→ Tarefa obrigatória A
Extraia dos registros estas linhas e repita-as sem mudar nada: tudo desde o começo dos registros até a linha que contém "road: (255, 182)", incluindo as duas pontas. Deixe as imagens fora da resposta.

☆ ☆ ☆

O ex-governador do Rio Grande do Sul Eduardo Leite confia que a convenção do PSDB será a “formalização” de um entendimento político que pode reverter a escolha de João Doria como pré-candidato do partido à Presidência.
Aos 37 anos e após deixar o Palácio Piratini, sede do governo gaúcho, Leite iniciou uma agenda paralela de articulações na chamada terceira via. Em entrevista ao Estadão, ele defendeu o desprendimento dos nomes colocados neste campo e admitiu a possibilidade de a pré-candidata do MDB, Simone Tebet, liderar uma candidatura de centro. A seguir, os principais trechos da entrevista.
O sr. diz que respeita o resultado das prévias, mas, ao mesmo tempo, afirma que o processo soberano no partido é a convenção. Como pretende demonstrar que tem mais viabilidade eleitoral que o ex-governador João Doria?
A convenção será a formalização do que o entendimento político promover. Não se trata de uma disputa sobre se as prévias valem mais que a convenção ou o que vale formalmente. Se nós tivermos que partir para um enfrentamento do ponto de vista técnico-jurídico é porque a política não cumpriu seu papel. O sentimento apresentado há pouco mais de um mês pelo governador João Doria foi de disposição, por amor ao Brasil, de promover o entendimento, que é maior do que ele mesmo, como foi dito literalmente na sua manifestação no banco BTG Pactual. Temos que estar todos abertos ao sentar à mesa. Existem muitas pessoas que entendem que devo liderar esse projeto. Houve um chamamento no próprio partido. Se eu quisesse simplesmente ser candidato, eu tinha um caminho que me assegurava isso.
Mas o sr. também não tem índice de intenção de voto significativo nas pesquisas...
Tem partidos políticos que estão conversando – o MDB, o União Brasil e o PSDB. Deve haver uma convergência entre esses partidos. As pesquisas são um instrumento importante, mas sempre haverá a subjetividade da análise, que vai muito além da intenção de voto. Ela passa pela rejeição aos candidatos – que limita a capacidade de crescimento – e pelo humor do eleitor.
A possibilidade de ser vice numa chapa com a Simone Tebet está na mesa?

☆ ☆ ☆

→ Tarefa obrigatória B
Responda, com base na entrevista com Eduardo Leite:
(i) Quantos anos Eduardo Leite tem?
(ii) Quem é a pré-candidata do MDB citada?
(iii) Quais partidos, segundo ele, estão conversando?

☆ ☆ ☆

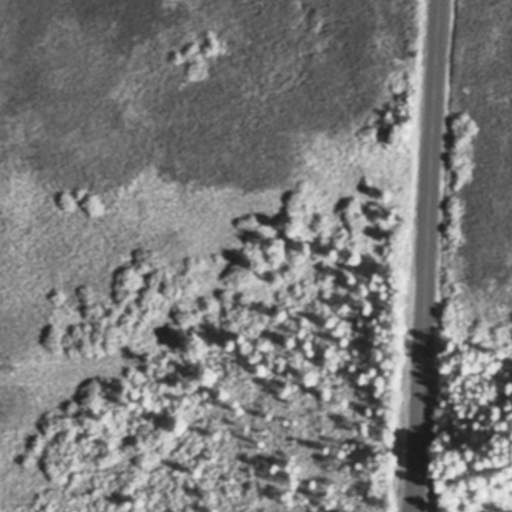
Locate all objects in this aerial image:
road: (428, 255)
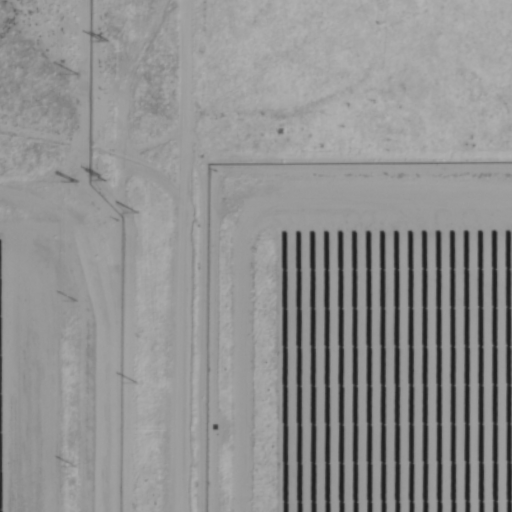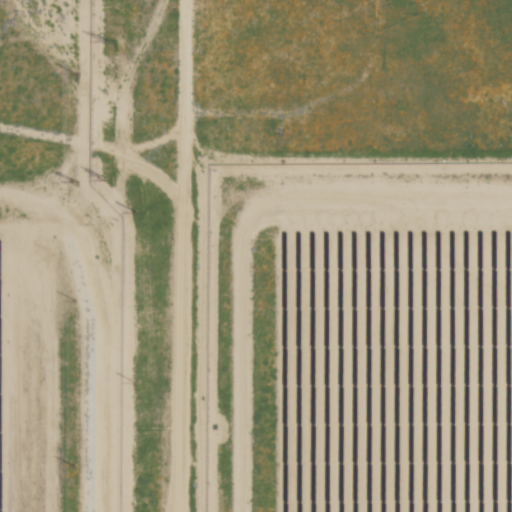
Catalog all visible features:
road: (186, 256)
solar farm: (55, 275)
solar farm: (360, 338)
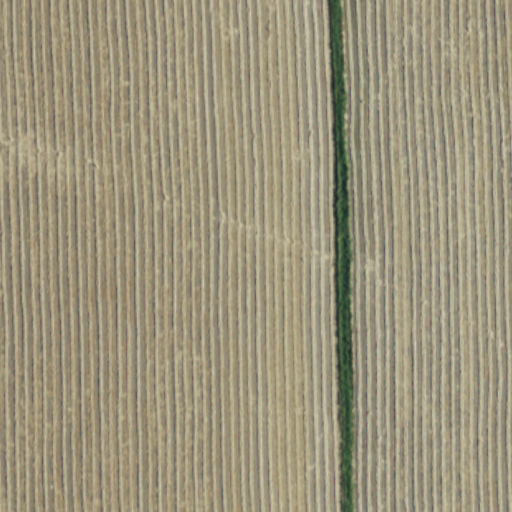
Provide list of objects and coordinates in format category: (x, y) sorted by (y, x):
crop: (255, 255)
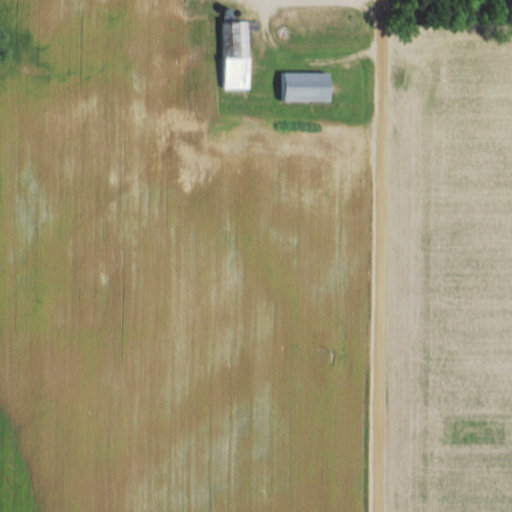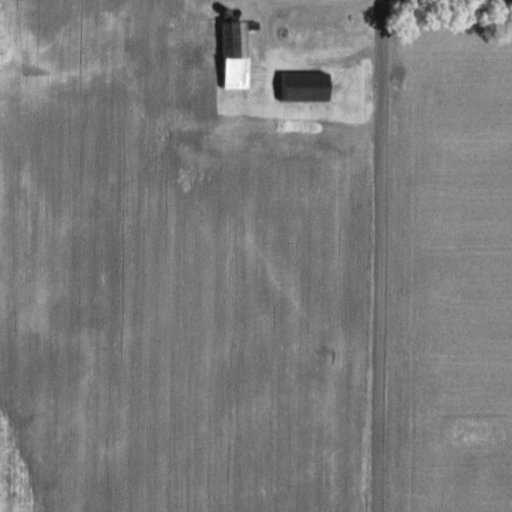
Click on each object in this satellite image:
road: (365, 8)
road: (268, 37)
building: (233, 55)
building: (303, 87)
road: (375, 256)
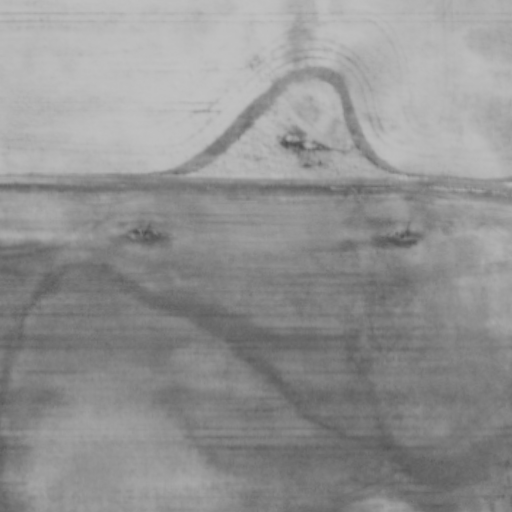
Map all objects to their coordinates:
road: (255, 182)
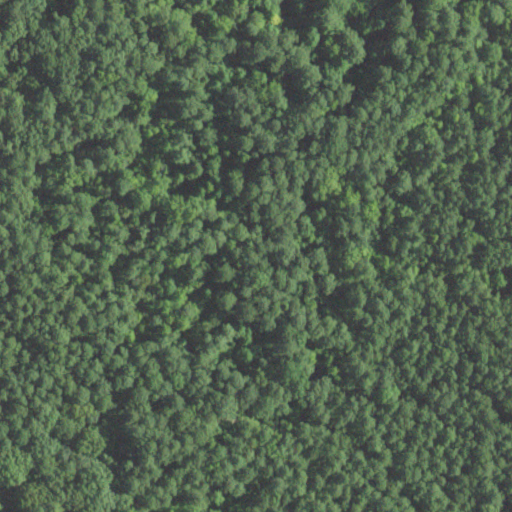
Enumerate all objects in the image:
road: (288, 8)
road: (241, 12)
park: (226, 269)
road: (268, 413)
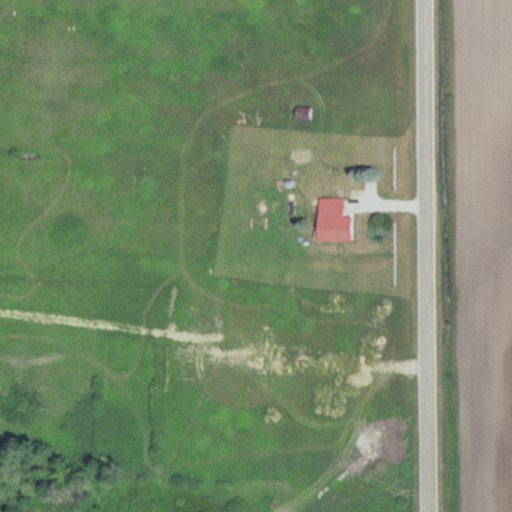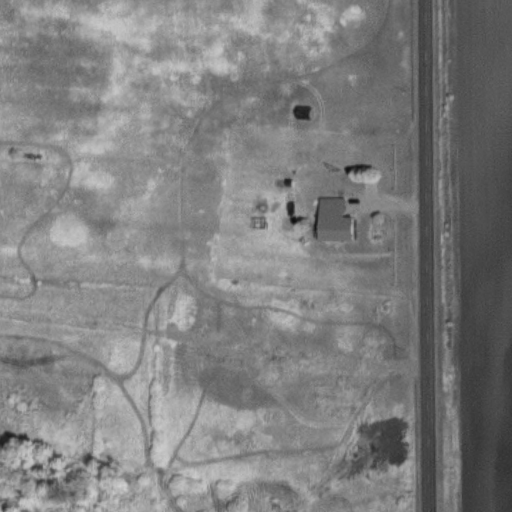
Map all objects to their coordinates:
building: (336, 221)
road: (422, 256)
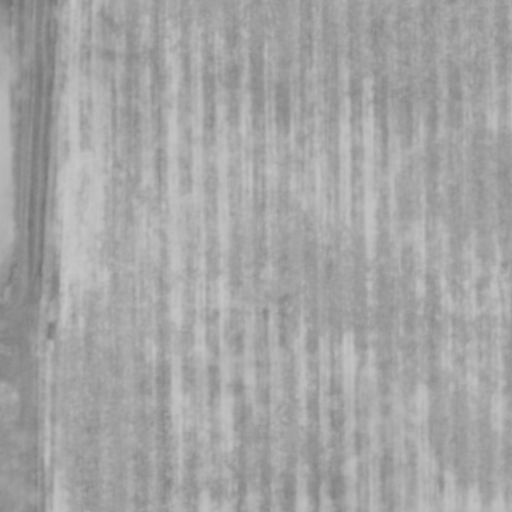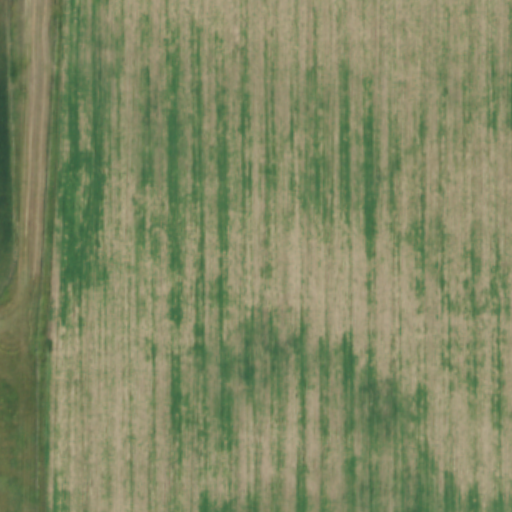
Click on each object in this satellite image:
road: (30, 169)
road: (15, 338)
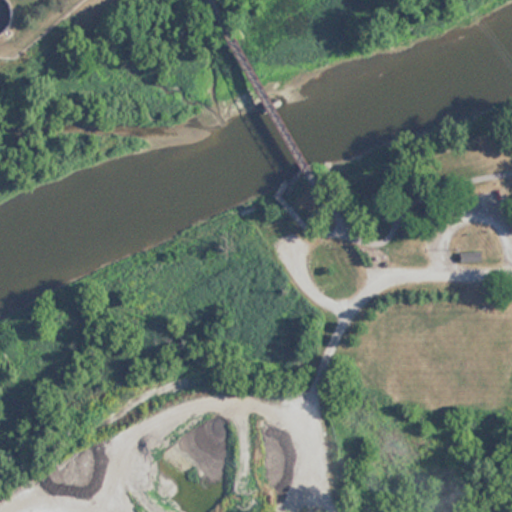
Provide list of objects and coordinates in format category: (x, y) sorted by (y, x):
road: (219, 10)
road: (269, 91)
river: (253, 150)
park: (397, 202)
road: (392, 224)
building: (472, 256)
road: (421, 274)
road: (323, 298)
road: (323, 374)
road: (273, 469)
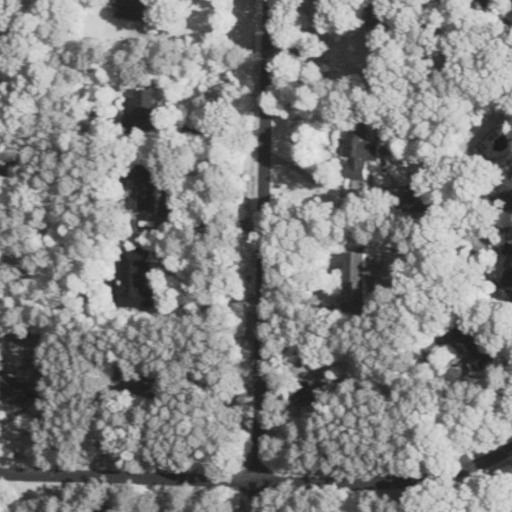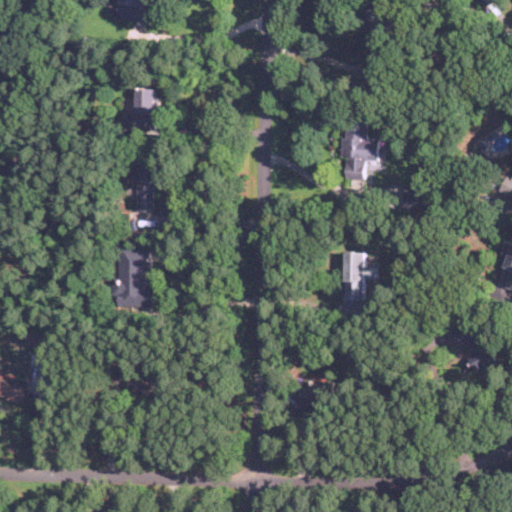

☆ ☆ ☆

→ Resposta desenvolvida A
Locate all objects in this aerial image:
road: (428, 255)
Catalog all visible features:
road: (186, 256)
solar farm: (55, 275)
solar farm: (360, 338)
Provide list of objects and coordinates in format category: (x, y) sorted by (y, x):
crop: (255, 255)
Click on each object in this satellite image:
road: (365, 8)
road: (268, 37)
building: (233, 55)
building: (303, 87)
road: (375, 256)
Map all objects to their coordinates:
road: (255, 182)

→ Resposta desenvolvida B
(i) 37 anos.
(ii) Simone Tebet.
(iii) O MDB, o União Brasil e o PSDB.